> [To-do item]
Once the line containing "f_number: 6.3" is found in the data below, repeat it and every later line exactly, leaving the pictures out.

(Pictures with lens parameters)
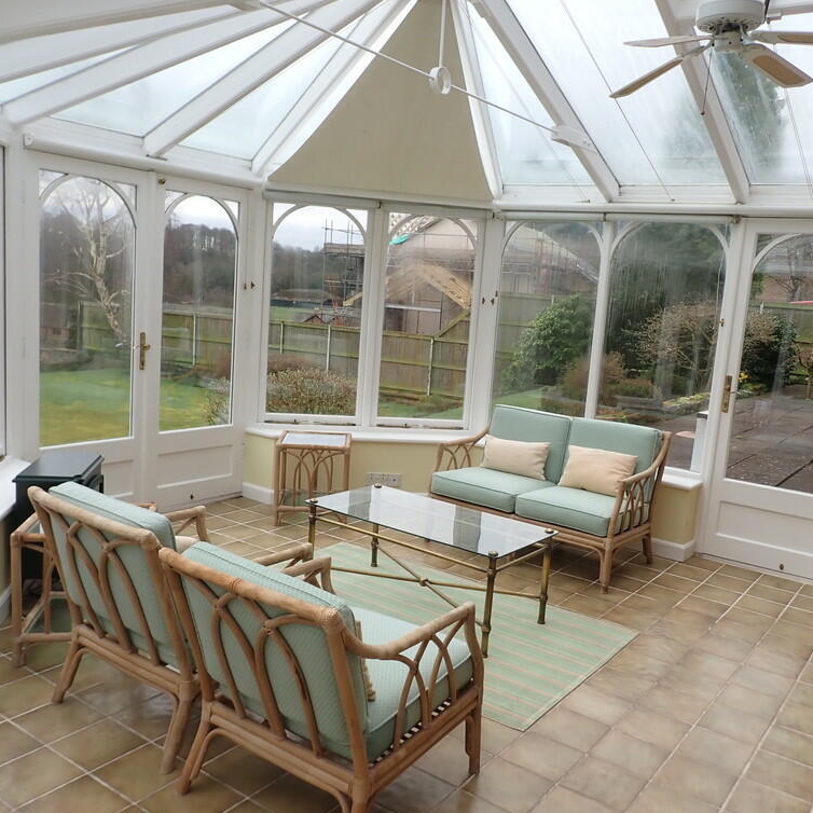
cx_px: 432
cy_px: 413
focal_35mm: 30
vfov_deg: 54.0
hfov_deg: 54.0
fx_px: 797
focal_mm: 4.5
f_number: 2.8
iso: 100
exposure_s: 1/160
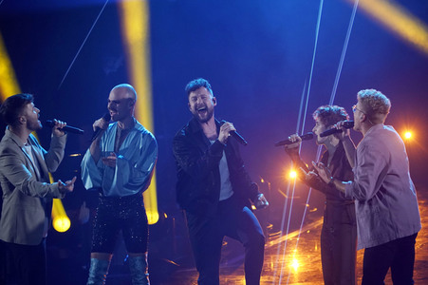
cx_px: 214
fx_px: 3635
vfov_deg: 4.5
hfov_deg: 6.7
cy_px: 142
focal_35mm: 306
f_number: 6.3
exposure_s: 1/160
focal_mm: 306
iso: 4000
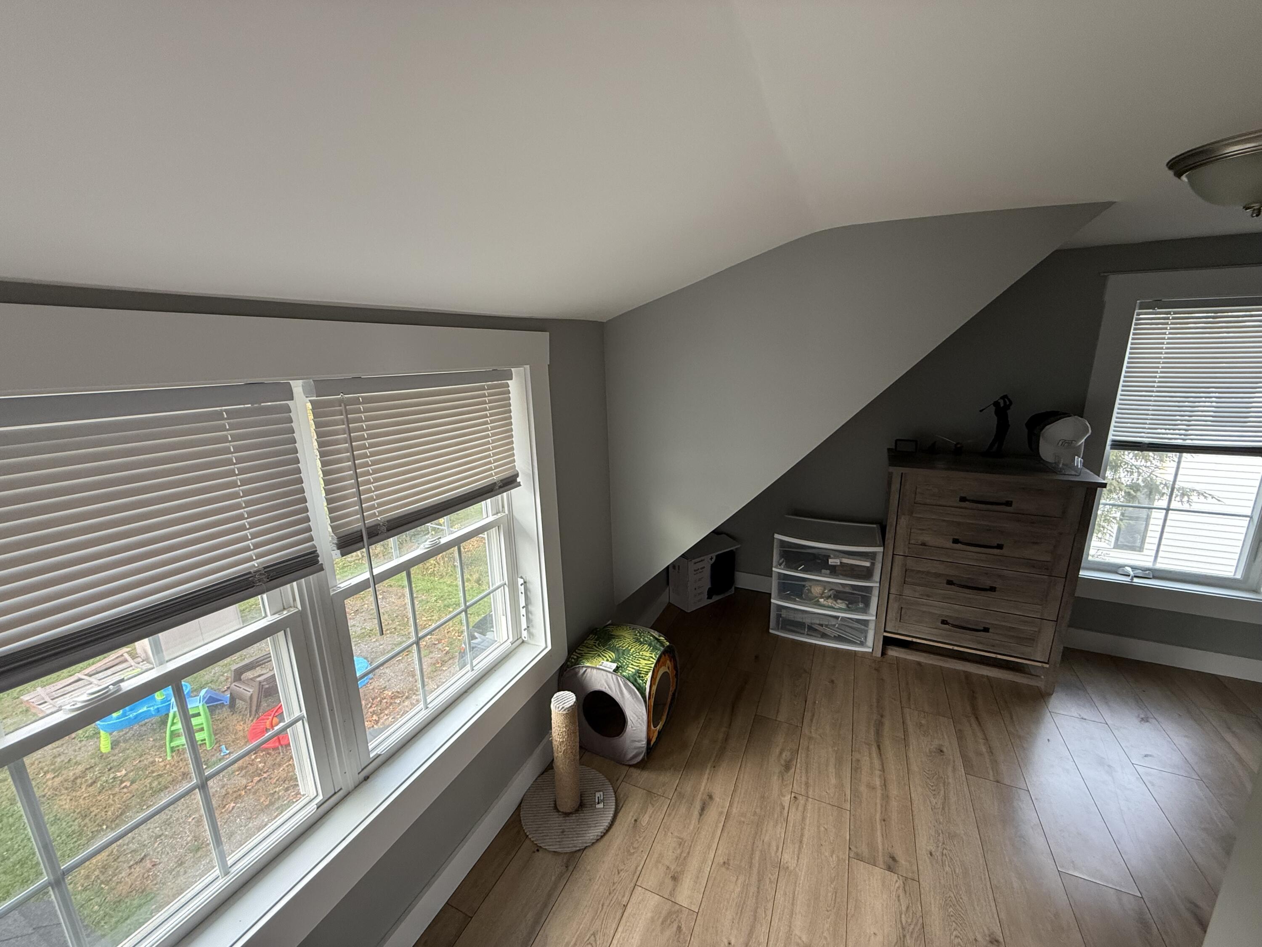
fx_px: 510
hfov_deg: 102.1
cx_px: 631
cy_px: 474
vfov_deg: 85.7
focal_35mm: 14
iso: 200
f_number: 2.2
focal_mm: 2.22
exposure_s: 1/99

> [Task solution]
f_number: 6.3
exposure_s: 1/160
focal_mm: 306
iso: 4000
fx_px: 510
hfov_deg: 102.1
cx_px: 631
cy_px: 474
vfov_deg: 85.7
focal_35mm: 14
iso: 200
f_number: 2.2
focal_mm: 2.22
exposure_s: 1/99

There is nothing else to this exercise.